Write out the lines from the one containing "pose: elev=19.5 azim=143.8" through the one containing "Dot at: (94, 246)", both included, and leave the pictures out of your answer.

**Records supplied:**
=====
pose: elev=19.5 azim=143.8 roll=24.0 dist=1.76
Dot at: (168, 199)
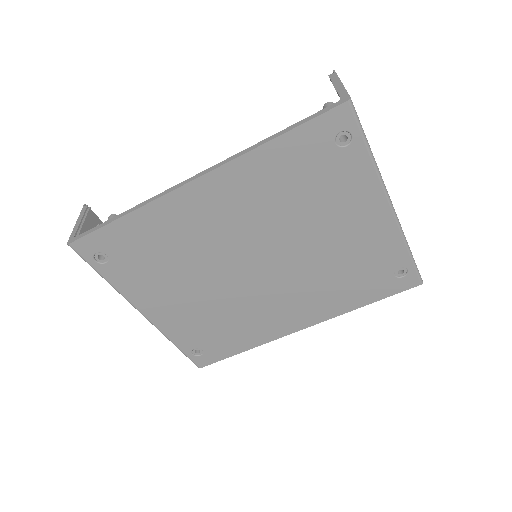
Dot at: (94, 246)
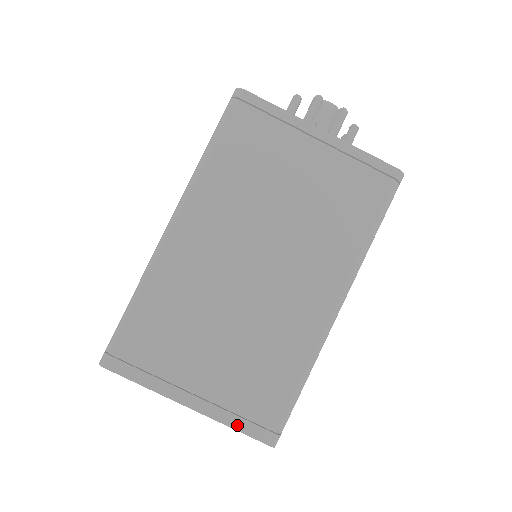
=====
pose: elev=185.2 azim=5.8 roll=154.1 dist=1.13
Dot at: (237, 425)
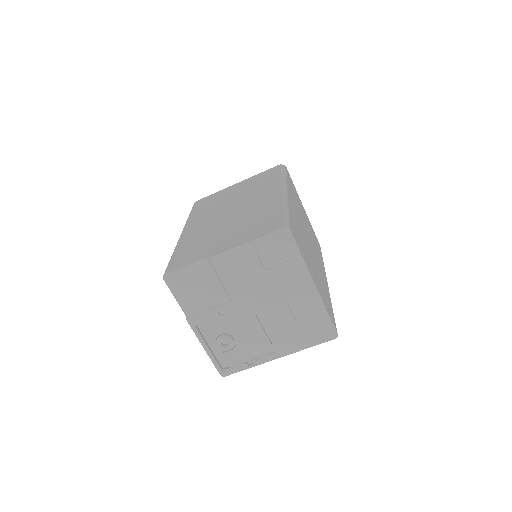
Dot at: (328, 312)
=====
**Expected answer:**
pose: elev=19.5 azim=143.8 roll=24.0 dist=1.76
Dot at: (168, 199)
Dot at: (94, 246)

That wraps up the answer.